Она заставляла Вовку таскать воду, полоть в огороде, подметать в избе, стелить постели.
— Напишите папе, чтоб приехал за мной, — потребовал как-то он.
— Обойдется, — откликнулась бабка.
— Я ему потом все скажу. Что я… батрак у вас, да? У меня каникулы, отдыхать надо, я целый день работаю.
— Устал, поди-ка, от учебы, отдыхать ему надо. Другие работают и ты не младенец.
— «Не младенец». Мне девять лет всего.
— Вот я и говорю, парню девять лет уже. Я в твои годы стога вершила.
— Так то в ваше время.
— Распустил язык. Возьму хворостину, живо-два научишься бабку слушаться.
Вовка чуть не ревел от досады. И все-таки он решил добиться своего, сделать так, чтоб бабка сама захотела от него избавиться. Он взял новое ведро и пробил его в двух местах гвоздем насквозь.
Бабка больно отшлепала его, потом притащила откуда-то паяльник и заставила сначала прочистить песком на речке ведро, а потом и запаять. Он починил заодно старую бабкину кастрюлю, поржавевший эмалированный ковш. Но затею свою он все-таки не оставил. Он впустил козу в огород.
Бабка и на этот раз оттаскала его за волосы, а на месте обгрызанной капусты заставила посеять редис.
— И ничего тебе, голубчик, не поможет. И жить со мной будешь, и слушаться будешь, а там гляди еще и полюбишь свою бабку.
Вовка только фыркнул.
Своему другу Митьке он пожаловался на бабку.
— Ха, — сказал Митька, — погоди что еще будет. Бабка-то твоя колдовка.
— Как — колдовка? — опешил Вовка.
— Самая обыкновенная. Она что хошь может сделать. Вмиг узнает, что ты думаешь. Шурка теть Пашина рассказывала: идет раз мимо ихнего дома, поглядела на мать и говорит: «Кондрат-то — это отец Шурки — домой едет, с деньгами, с подарками, а ты, гляди-ко, плохое на него в мыслях держишь». И что ты думаешь — на другой день письмо пришло, а там он и сам приехал. А кузнеца нашего кто вылечил от головы? Ездил-ездил человек по врачам, по докторам всяким с головой своей, да и отступился. А она враз вылечила. Пошептала-пошептала что-то, голову погладила — как рукой сняло.

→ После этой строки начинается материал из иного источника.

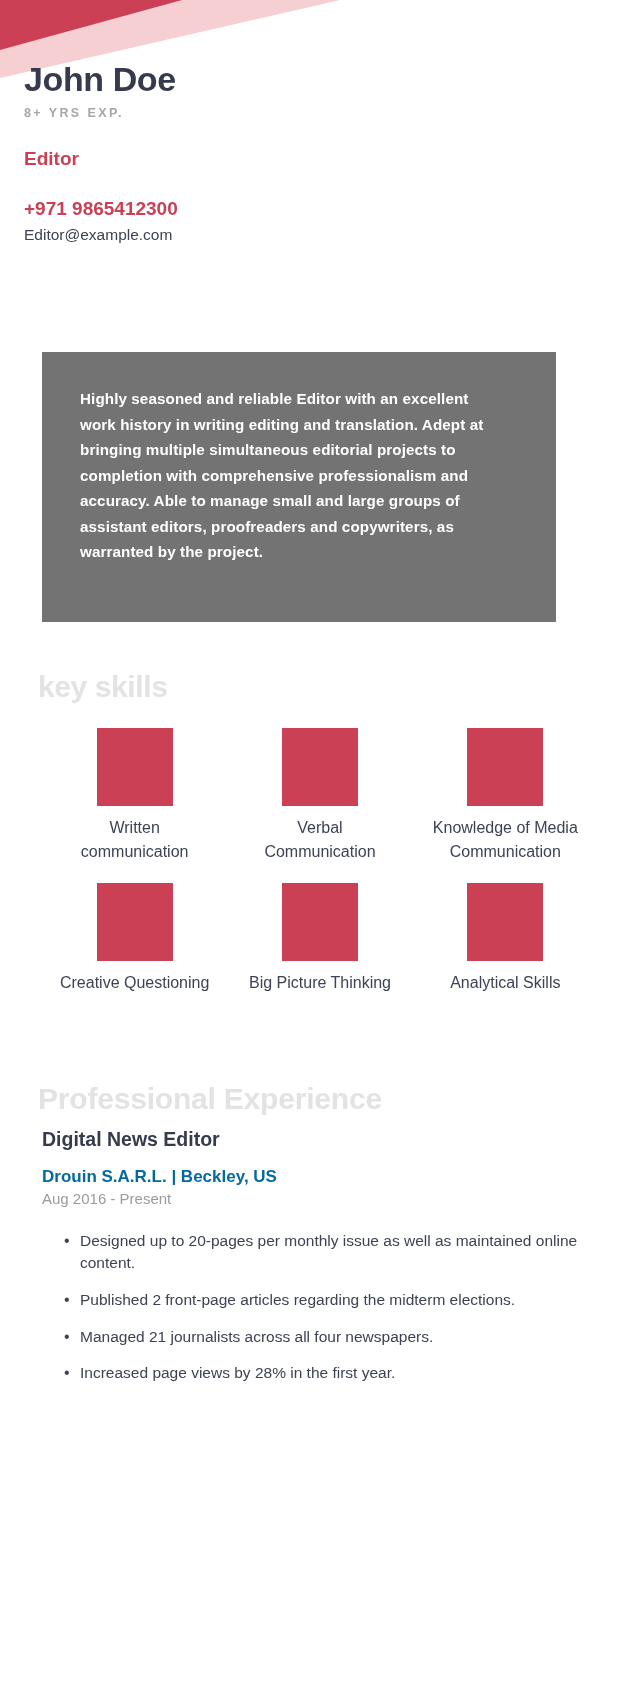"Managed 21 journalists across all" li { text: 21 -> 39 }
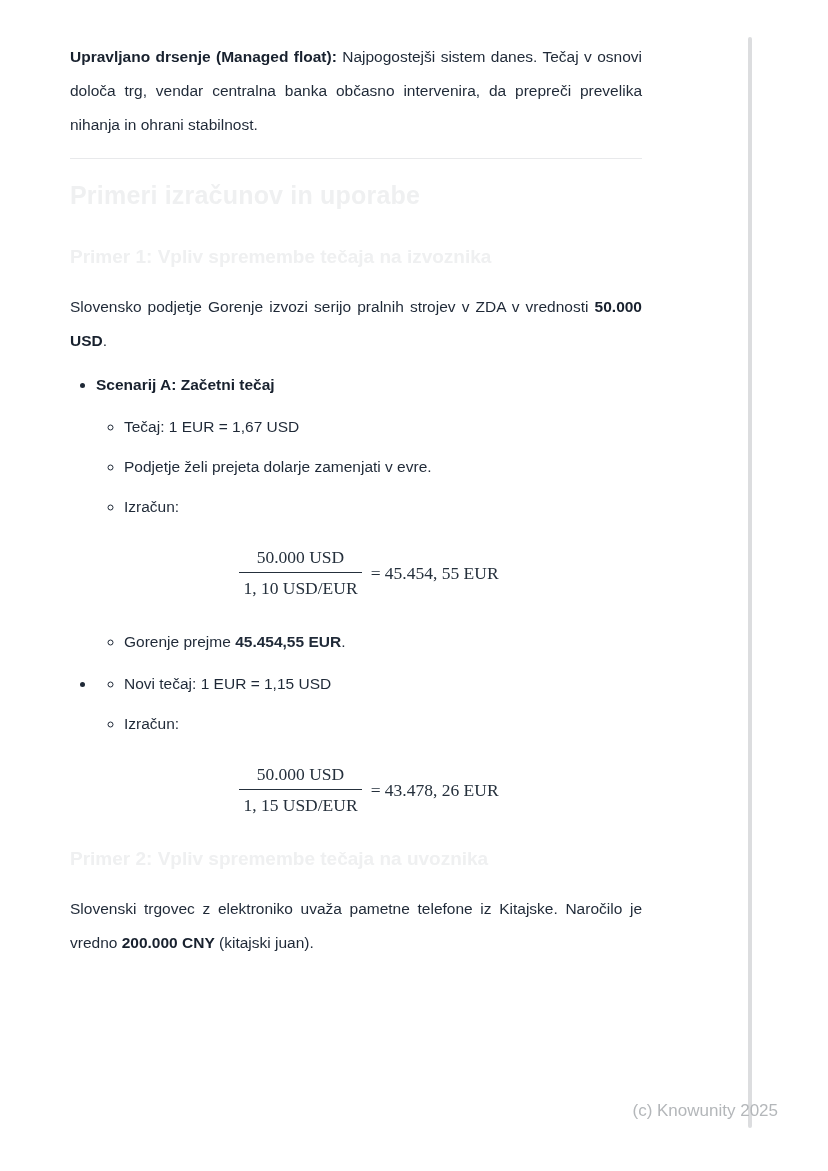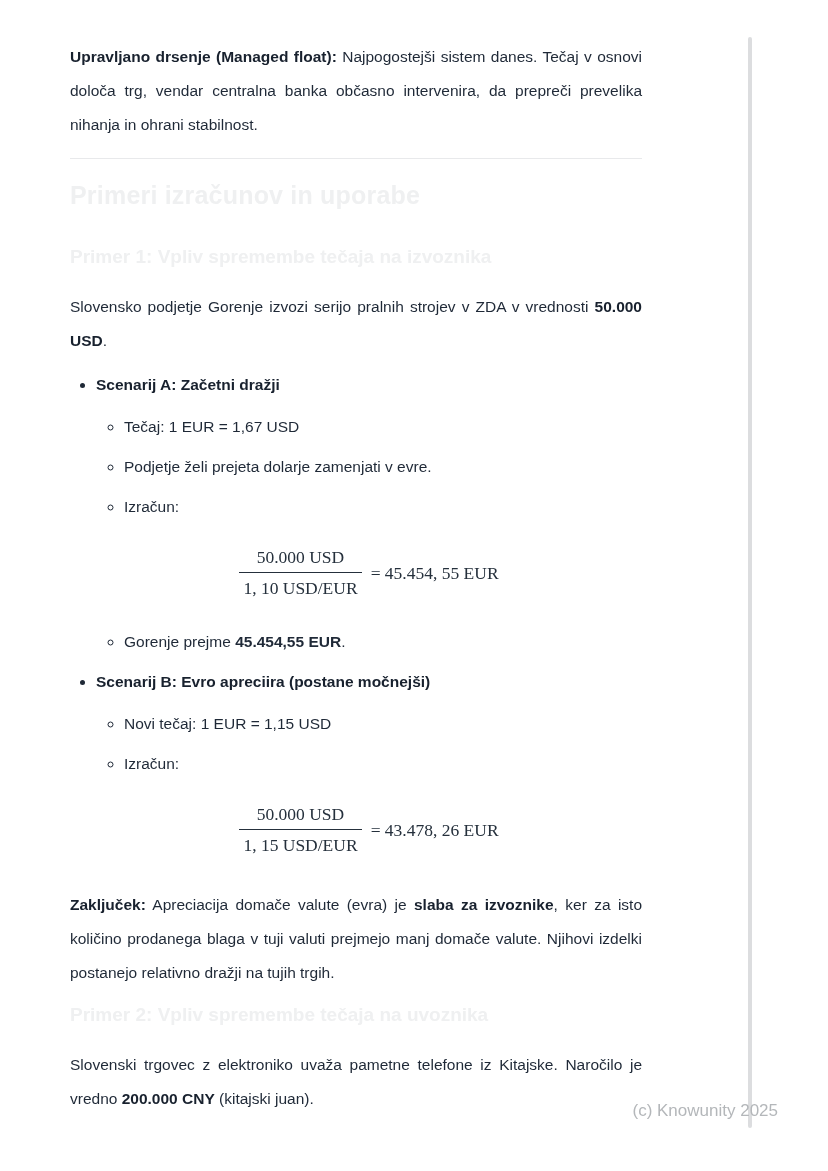"Scenarij A: Začetni dražji" span.li-b { text: dražji -> tečaj }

— А что она еще может? — с замиранием сердца спросил Вовка. — Вот если… невзлюбит кого.
— Не знаю, — сплюнул Митька. — Наверное, все может. Только побоится, не те времена. Да, может, она и не вредная колдовка.
Вовке не стало легче от такого утешения. Шутка, что ли, жить вместе с колдуньей? Попробуй не угоди, так заколдует, ввек не расколдуешься.
— Сказки все это, — слегка дрожащим голосом сказал он. — Какие теперь колдуньи. Да и не было их никогда. Это все от безграмотности придумывали.